» SOURCE RECORDS
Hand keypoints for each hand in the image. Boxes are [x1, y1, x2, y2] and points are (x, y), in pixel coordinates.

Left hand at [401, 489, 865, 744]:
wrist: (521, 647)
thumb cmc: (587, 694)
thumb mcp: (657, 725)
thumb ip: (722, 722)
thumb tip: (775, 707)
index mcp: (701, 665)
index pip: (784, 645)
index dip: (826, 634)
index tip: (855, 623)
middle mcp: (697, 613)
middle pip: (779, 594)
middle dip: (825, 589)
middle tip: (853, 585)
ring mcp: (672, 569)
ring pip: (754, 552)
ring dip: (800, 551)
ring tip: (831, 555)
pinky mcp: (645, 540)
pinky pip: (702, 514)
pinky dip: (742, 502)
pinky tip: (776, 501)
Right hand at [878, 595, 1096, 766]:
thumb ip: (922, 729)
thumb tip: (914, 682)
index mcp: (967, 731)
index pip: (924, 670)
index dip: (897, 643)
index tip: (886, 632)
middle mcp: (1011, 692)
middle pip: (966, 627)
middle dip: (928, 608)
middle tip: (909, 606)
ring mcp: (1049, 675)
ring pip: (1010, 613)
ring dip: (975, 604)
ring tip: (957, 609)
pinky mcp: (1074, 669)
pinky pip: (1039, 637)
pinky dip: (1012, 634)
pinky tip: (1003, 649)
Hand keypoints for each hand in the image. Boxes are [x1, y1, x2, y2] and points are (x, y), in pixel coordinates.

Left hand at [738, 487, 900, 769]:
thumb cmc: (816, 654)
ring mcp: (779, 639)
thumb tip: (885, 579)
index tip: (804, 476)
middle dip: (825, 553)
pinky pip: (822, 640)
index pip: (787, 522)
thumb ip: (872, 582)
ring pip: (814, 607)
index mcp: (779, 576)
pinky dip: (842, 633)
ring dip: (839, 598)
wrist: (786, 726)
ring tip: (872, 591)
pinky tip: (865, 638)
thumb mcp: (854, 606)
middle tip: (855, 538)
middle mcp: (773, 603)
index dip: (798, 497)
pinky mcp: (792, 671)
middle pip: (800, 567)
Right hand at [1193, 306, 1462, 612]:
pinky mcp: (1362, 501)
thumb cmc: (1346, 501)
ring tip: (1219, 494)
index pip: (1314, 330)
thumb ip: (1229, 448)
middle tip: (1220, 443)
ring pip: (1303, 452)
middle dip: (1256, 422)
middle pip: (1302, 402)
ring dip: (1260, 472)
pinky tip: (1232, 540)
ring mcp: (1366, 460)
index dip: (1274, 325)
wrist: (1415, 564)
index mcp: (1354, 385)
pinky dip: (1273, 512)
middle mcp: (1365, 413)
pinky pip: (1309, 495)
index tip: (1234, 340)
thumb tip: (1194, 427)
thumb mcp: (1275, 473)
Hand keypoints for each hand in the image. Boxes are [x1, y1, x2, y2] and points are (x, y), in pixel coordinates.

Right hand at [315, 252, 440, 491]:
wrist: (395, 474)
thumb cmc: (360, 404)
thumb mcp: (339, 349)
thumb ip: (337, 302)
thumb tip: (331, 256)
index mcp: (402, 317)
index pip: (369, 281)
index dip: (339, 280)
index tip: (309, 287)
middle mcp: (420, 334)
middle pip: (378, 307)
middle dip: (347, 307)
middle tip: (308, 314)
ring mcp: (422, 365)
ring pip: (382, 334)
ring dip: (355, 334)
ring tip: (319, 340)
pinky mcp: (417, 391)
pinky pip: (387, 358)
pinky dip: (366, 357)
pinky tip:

» DESCRIPTION OF THE TASK
Write out only the lines that run from the line containing "index tip: (1234, 340)" through the line containing "middle pip: (378, 307)", both included, exactly as they appear above.

» REPLY
index tip: (1234, 340)
thumb tip: (1194, 427)
thumb mcp: (1275, 473)
Hand keypoints for each hand in the image. Boxes are [x1, y1, x2, y2] and points are (x, y), in pixel coordinates.

Right hand at [315, 252, 440, 491]:
wrist: (395, 474)
thumb cmc: (360, 404)
thumb mcp: (339, 349)
thumb ip: (337, 302)
thumb tip: (331, 256)
index mcp: (402, 317)
index pip: (369, 281)
index dip: (339, 280)
index tip: (309, 287)
middle mcp: (420, 334)
middle pip: (378, 307)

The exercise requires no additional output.